DIY Sticky Bands Can Protect Trees from Cankerworms in the Spring

By on November 15, 2017

Turkey will be the main course for many North Carolinians next week as we celebrate Thanksgiving.  After the kitchen is cleaned up however, there’s no time to rest.  Instead, it’s time to worry about another main course which you won’t enjoy: the feast that cankerworms enjoy every spring as they feed on tree leaves.

A hungry cankerworm. Image: Joseph Berger, Bugwood.org

Cankerworms are a nuisance in many areas statewide each spring. Not only do these inchworms hang from trees on a silken thread, dropping onto cars or innocent passersby, but they also eat tree leaves. While they’re prevalent in urban areas such as Charlotte, Durham, and Raleigh, cankerworms could be found anywhere.  Their leaf-munching can make trees look bad, but the greater threat is that it also causes stress to trees which increases their susceptibility to secondary pests. Cankerworms typically prefer oaks, but will feed on a wide range of hardwood trees.

Luckily, there is an easy DIY that can be implemented now to save you the headache in the spring.  For this, we can thank the biology of the insect. Because the female cankerworm moth does not fly and must climb up the tree trunk before she lays eggs in the canopy, by intercepting her before she reaches the canopy, we can prevent egg laying and thus caterpillars in the spring.  This can be done by installing a sticky band around the tree that traps female moths as they crawl up the trunk.

Sticky band around the trunk of a tree, covered with trapped moths. Image: William A. Carothers, USDA Forest Service, Bugwood.org

So, how can you put these sticky bands up? It’s simple and requires just a few supplies.  First, wrap or staple paper tree wrap or duct tape around the trunk of your tree.  Either of these can be found at your local garden supply store.  Next, evenly cover the band with Tree Tanglefoot Insect Barrier. Tree Tanglefoot is a non-toxic, sticky substance that the flightless moths get stuck in and are unable to pass as they crawl up the trunk. It can be purchased online (even Amazon carries it!) or at local hardware stores.  It is recommended to wear gloves during this step, as Tanglefoot is very sticky and difficult to remove from skin.  As the season progresses, check the band regularly.  If there is an unusually high population of moths, then they could quickly cover the sticky band rendering it useless, so bands should be checked every few weeks and Tanglefoot reapplied as needed.

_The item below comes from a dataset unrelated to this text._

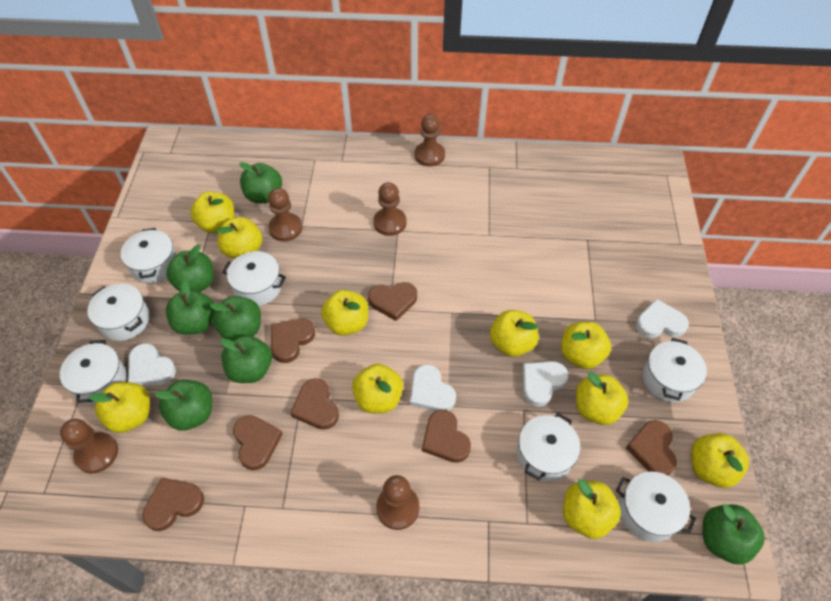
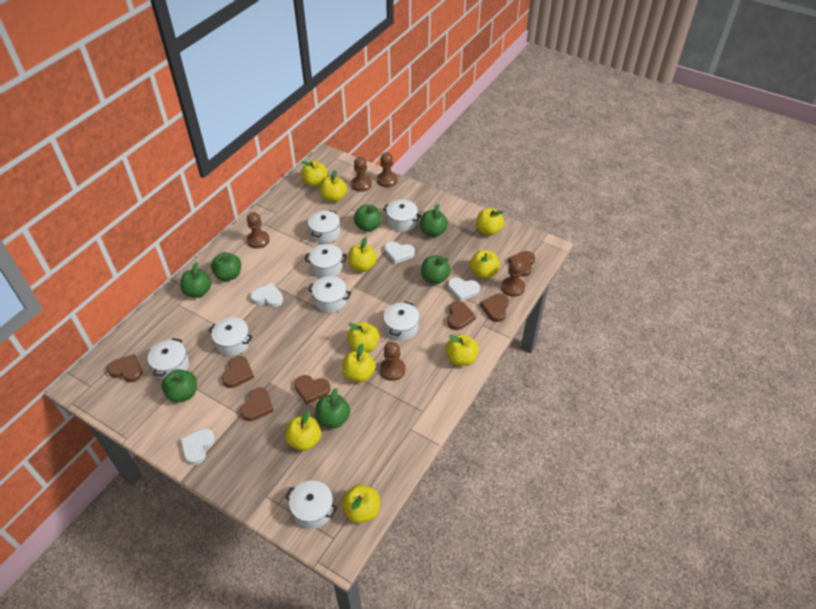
white pot: [60,340,127,404] [87,284,150,341] [121,228,177,284] [222,251,286,306] [517,413,580,482] [616,472,696,542] [643,338,707,402] = 7 -> [148,338,189,380] [209,317,253,356] [285,480,338,529] [305,244,347,278] [308,210,340,243] [308,276,351,313] [383,200,421,232] [383,302,420,341] = 8

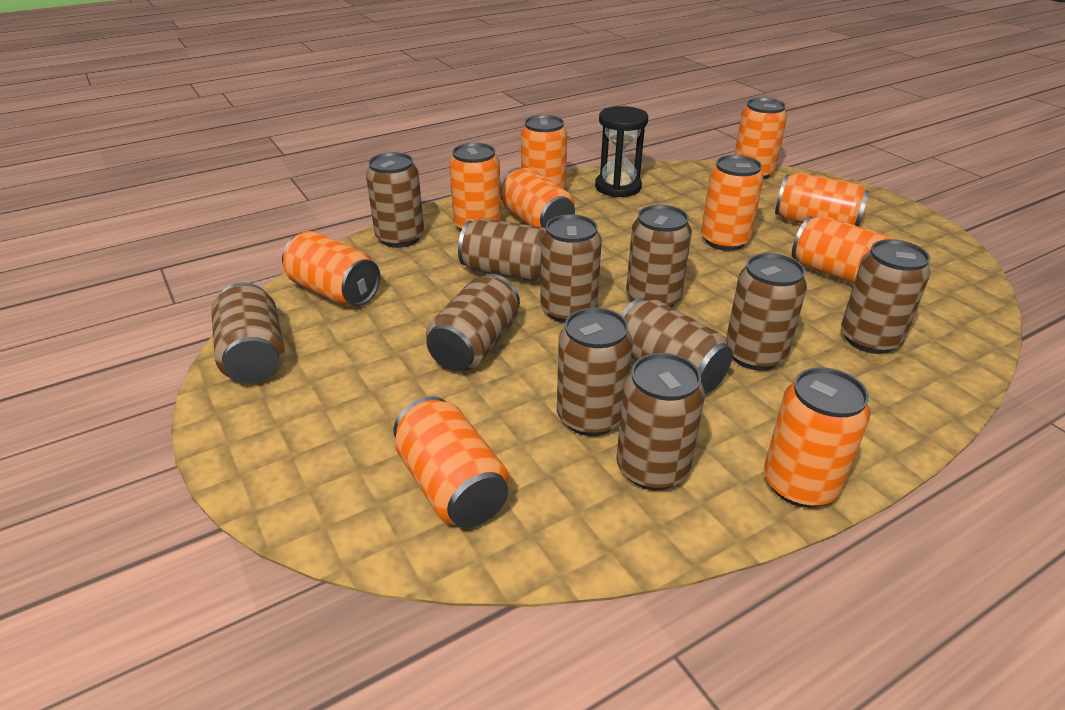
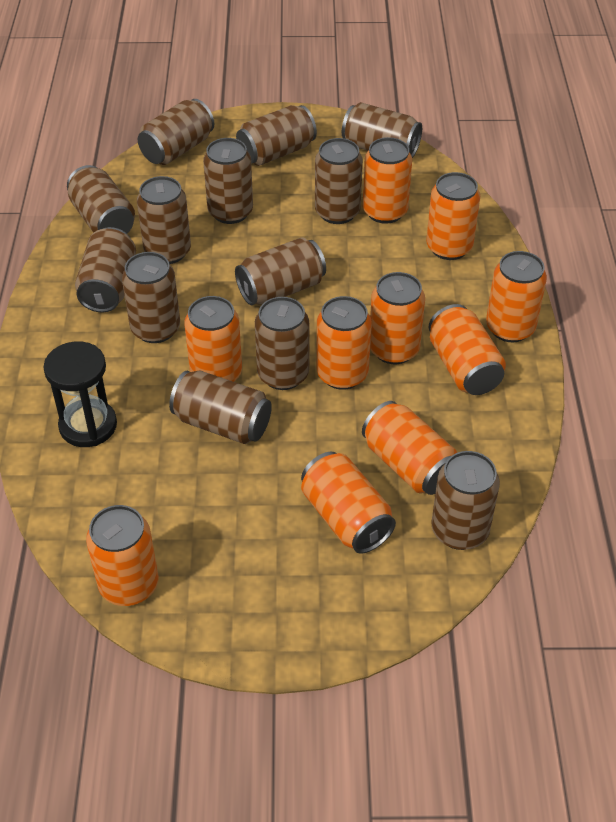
brown can: [211,283,285,383] [366,152,424,248] [426,274,520,371] [458,218,546,282] [540,214,602,323] [557,307,633,436] [616,353,705,490] [621,298,733,393] [626,205,692,307] [726,253,807,371] [841,239,931,354] = 11 -> [67,165,135,233] [75,227,136,312] [122,252,180,343] [137,176,191,264] [138,99,214,165] [169,370,272,444] [203,138,253,224] [235,237,326,305] [236,105,317,166] [255,297,309,390] [315,138,363,224] [342,102,422,158] [432,451,500,550] = 13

Why should you worry about a springtime problem now?  It is recommended that sticky bands go up by the end of November to capture the ascending fall cankerworm.  Bands should be left up at least until budbreak next spring to capture the spring cankerworm generation as well, which ascends the trunk in early spring.  Both cankerworm species eat leaves in the spring, they just make their march towards the tree tops at different times.  Keeping these bands up from late November until mid to late March will capture both the fall and spring cankerworm generations.

Many neighborhoods band together to defeat cankerworms and there’s a reason for that. If you are the only one who bands your trees in your neighborhood, and the canopy of your tree touches the canopy of nearby unbanded trees, the moths can easily crawl right over and infest both trees. If both trees are banded, then both are protected. So, get to know your neighbors if you don’t already.  A discussion about leaf-eating caterpillars should break the ice!